With that in mind, Chowdhury wrote “The Power of LEO — The Revolutionary Process For Achieving Extraordinary Results,” published by McGraw-Hill earlier this year.
Smart Business spoke with Chowdhury about the concept of LEO and why it matters in the business world.
Can you briefly explain the concept of LEO as explained in the book?
When I talk about it, it’s ‘listen, enrich, optimize.’ The ‘listen’ portion is about seeking input from all the stakeholders in the organization, from suppliers to employees to customers. If you think about what someone like Steve Jobs did, he understood what the consumer wants. If the consumer is a rich guy or a poor person, it doesn’t matter. He truly tried to understand their voice, and when I talk about listen, much of the time senior leadership doesn't take the time to listen. Not just with external customers, I'm also talking about internal customers.

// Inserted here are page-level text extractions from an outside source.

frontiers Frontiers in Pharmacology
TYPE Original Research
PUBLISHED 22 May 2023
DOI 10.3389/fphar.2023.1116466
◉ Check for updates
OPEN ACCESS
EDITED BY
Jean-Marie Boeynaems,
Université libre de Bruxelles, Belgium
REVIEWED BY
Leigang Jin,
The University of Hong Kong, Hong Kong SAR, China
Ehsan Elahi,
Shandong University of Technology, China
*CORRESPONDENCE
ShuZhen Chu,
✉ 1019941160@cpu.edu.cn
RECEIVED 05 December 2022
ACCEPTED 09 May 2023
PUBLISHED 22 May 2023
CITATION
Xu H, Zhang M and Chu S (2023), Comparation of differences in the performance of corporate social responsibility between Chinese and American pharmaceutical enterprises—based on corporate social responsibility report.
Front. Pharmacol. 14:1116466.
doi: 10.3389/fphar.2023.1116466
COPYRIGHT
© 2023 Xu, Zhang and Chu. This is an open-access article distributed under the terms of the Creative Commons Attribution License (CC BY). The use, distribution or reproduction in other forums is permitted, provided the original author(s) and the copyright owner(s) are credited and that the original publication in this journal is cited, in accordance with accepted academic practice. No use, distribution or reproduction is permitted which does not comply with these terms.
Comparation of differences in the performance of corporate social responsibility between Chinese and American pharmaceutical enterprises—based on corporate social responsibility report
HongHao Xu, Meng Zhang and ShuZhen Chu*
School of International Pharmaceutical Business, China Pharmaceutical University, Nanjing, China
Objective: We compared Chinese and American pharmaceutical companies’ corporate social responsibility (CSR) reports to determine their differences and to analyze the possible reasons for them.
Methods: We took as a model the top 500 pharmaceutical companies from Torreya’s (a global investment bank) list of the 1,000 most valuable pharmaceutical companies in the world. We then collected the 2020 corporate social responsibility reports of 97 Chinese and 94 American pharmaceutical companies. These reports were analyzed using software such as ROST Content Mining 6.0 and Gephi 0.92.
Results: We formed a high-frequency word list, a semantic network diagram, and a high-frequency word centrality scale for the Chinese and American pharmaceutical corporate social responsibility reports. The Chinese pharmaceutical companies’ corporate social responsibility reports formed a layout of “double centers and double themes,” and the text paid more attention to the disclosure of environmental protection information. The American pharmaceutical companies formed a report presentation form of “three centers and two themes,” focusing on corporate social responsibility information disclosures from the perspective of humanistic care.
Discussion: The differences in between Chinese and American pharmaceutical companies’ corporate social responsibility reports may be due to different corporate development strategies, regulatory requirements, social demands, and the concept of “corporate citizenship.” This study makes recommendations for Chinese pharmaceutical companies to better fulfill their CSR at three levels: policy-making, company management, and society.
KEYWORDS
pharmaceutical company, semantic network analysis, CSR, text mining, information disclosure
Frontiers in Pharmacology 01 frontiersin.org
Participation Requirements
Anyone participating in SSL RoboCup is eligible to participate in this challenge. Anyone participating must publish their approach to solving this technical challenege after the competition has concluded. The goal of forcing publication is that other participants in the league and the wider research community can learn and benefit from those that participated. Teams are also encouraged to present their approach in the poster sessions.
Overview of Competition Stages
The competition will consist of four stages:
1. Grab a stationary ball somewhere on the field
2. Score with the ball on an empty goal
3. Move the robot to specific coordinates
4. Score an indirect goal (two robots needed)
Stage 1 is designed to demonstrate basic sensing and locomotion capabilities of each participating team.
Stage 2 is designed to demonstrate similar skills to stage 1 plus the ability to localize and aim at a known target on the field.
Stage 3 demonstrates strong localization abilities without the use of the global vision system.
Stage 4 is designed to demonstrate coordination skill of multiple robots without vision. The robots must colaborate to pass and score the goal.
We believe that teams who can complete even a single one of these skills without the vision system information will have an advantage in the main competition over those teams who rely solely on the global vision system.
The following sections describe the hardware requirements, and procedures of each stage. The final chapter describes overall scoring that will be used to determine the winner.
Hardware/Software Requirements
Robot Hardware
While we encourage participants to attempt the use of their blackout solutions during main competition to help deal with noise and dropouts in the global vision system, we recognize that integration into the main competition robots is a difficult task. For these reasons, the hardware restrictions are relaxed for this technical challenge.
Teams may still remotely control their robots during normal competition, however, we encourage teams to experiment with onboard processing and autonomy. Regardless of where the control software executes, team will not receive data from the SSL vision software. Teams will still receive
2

The second thing I talk about is enrich. The way I explain enrich is in a very simplistic form. Any single day, you, myself, anybody, we go to the mirror and look at ourselves, and how many of us asks ourselves what we can do better? That mindset is what I call a continuous improvement mindset. Having that mindset is so critical as to how you can enrich anything you are doing. How you can enrich communities, how you can enrich your family life, your work life, or enrich your customers. It’s having that mindset of enriching. So when you have that mindset, you create new ideas for improvement and new solutions to problems using simple techniques. For example, when you go to the hospital setting, all the nurses, all the physicians, if they don’t have that mindset of enriching, it will lead to medical errors. Because then, people are just going there for the sake of the job. They don’t have the mindset of enrichment.
The third thing is optimize. That is where you come up with the best solution and correct all shortcomings in it. Looking at the example of the iPhone, Steve Jobs realized that the customers may only have the product for two or three years but within those two to three years, he wanted to ensure that customers would have a great experience. With a couple of years, the new versions of products would come out, though within that several year window, he wanted to optimize the customer experience.
What drove you to write this book?
I had been invited in by a lot of companies, after five or six years of applying Six Sigma around the world, and getting the question of why they’re not getting results from Six Sigma.
They invited me because I’m one of the leading authorities on Six Sigma, so when I visited some of these companies, I posed some questions to CEO-level people about what set of tools within Six Sigma they have gained education. They have maybe learned about 20 or 30 percent of the tools. So they go through the training but do not have the overall education.
That was the time when it kind of hit me that every organization is different. Every organization has different requirements. You are teaching the tools that they don’t have a direct education for. People were gravitating to Six Sigma because it was popular without really understanding the subject matter, without understanding the tools and how they are applied. I tried to come up with something centered on what the customer really needs, what their needs are and how they fit into the culture. Every organization has different culture.
I took all the Six Sigma tools and put them in a big office, along with all the different tools of other management strategies. I was trying to find out what is fundamental for all those tools? What it boiled down to was basically three things: listen, enrich and optimize. Everything basically comes back to those three things.